AIM OF THE TASK → The answer must be every entry, given again word for word.
========
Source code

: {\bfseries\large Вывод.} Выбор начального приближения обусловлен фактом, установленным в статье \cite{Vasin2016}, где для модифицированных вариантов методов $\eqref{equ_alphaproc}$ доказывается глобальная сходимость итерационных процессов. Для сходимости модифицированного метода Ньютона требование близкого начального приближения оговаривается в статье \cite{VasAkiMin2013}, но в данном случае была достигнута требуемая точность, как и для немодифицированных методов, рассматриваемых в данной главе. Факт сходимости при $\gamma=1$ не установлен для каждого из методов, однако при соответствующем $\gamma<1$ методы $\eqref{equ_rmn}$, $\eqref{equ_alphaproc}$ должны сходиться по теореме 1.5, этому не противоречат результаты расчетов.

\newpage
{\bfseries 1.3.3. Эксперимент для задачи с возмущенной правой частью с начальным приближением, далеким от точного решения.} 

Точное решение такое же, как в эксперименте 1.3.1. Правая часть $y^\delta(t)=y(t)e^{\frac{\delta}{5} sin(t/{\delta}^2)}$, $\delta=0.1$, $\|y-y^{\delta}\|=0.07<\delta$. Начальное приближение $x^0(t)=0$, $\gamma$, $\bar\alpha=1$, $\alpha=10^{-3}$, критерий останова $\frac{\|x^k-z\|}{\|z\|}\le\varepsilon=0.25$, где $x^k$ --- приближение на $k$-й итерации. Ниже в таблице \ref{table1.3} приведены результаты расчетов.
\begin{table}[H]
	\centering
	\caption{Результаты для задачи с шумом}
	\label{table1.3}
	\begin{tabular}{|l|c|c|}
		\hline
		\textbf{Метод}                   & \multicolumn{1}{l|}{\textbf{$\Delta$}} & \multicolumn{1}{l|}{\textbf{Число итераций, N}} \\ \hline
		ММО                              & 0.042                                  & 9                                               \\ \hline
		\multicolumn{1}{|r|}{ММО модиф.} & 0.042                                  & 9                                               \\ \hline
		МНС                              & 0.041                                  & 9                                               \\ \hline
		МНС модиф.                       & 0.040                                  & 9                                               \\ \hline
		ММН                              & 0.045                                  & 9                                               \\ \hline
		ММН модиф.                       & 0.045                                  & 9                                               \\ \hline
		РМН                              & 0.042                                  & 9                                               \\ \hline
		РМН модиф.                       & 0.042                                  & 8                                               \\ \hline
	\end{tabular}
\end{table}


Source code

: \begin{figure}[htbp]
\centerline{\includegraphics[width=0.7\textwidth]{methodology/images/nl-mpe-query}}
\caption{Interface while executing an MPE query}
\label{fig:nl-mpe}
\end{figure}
========
RESPONSE AREA →
Source code

: {\bfseries\large Вывод.} Выбор начального приближения обусловлен фактом, установленным в статье \cite{Vasin2016}, где для модифицированных вариантов методов $\eqref{equ_alphaproc}$ доказывается глобальная сходимость итерационных процессов. Для сходимости модифицированного метода Ньютона требование близкого начального приближения оговаривается в статье \cite{VasAkiMin2013}, но в данном случае была достигнута требуемая точность, как и для немодифицированных методов, рассматриваемых в данной главе. Факт сходимости при $\gamma=1$ не установлен для каждого из методов, однако при соответствующем $\gamma<1$ методы $\eqref{equ_rmn}$, $\eqref{equ_alphaproc}$ должны сходиться по теореме 1.5, этому не противоречат результаты расчетов.

\newpage
{\bfseries 1.3.3. Эксперимент для задачи с возмущенной правой частью с начальным приближением, далеким от точного решения.} 

Точное решение такое же, как в эксперименте 1.3.1. Правая часть $y^\delta(t)=y(t)e^{\frac{\delta}{5} sin(t/{\delta}^2)}$, $\delta=0.1$, $\|y-y^{\delta}\|=0.07<\delta$. Начальное приближение $x^0(t)=0$, $\gamma$, $\bar\alpha=1$, $\alpha=10^{-3}$, критерий останова $\frac{\|x^k-z\|}{\|z\|}\le\varepsilon=0.25$, где $x^k$ --- приближение на $k$-й итерации. Ниже в таблице \ref{table1.3} приведены результаты расчетов.
\begin{table}[H]
	\centering
	\caption{Результаты для задачи с шумом}
	\label{table1.3}
	\begin{tabular}{|l|c|c|}
		\hline
		\textbf{Метод}                   & \multicolumn{1}{l|}{\textbf{$\Delta$}} & \multicolumn{1}{l|}{\textbf{Число итераций, N}} \\ \hline
		ММО                              & 0.042                                  & 9                                               \\ \hline
		\multicolumn{1}{|r|}{ММО модиф.} & 0.042                                  & 9                                               \\ \hline
		МНС                              & 0.041                                  & 9                                               \\ \hline
		МНС модиф.                       & 0.040                                  & 9                                               \\ \hline
		ММН                              & 0.045                                  & 9                                               \\ \hline
		ММН модиф.                       & 0.045                                  & 9                                               \\ \hline
		РМН                              & 0.042                                  & 9                                               \\ \hline
		РМН модиф.                       & 0.042                                  & 8                                               \\ \hline
	\end{tabular}
\end{table}


Source code

: \begin{figure}[htbp]
\centerline{\includegraphics[width=0.7\textwidth]{methodology/images/nl-mpe-query}}
\caption{Interface while executing an MPE query}
\label{fig:nl-mpe}
\end{figure}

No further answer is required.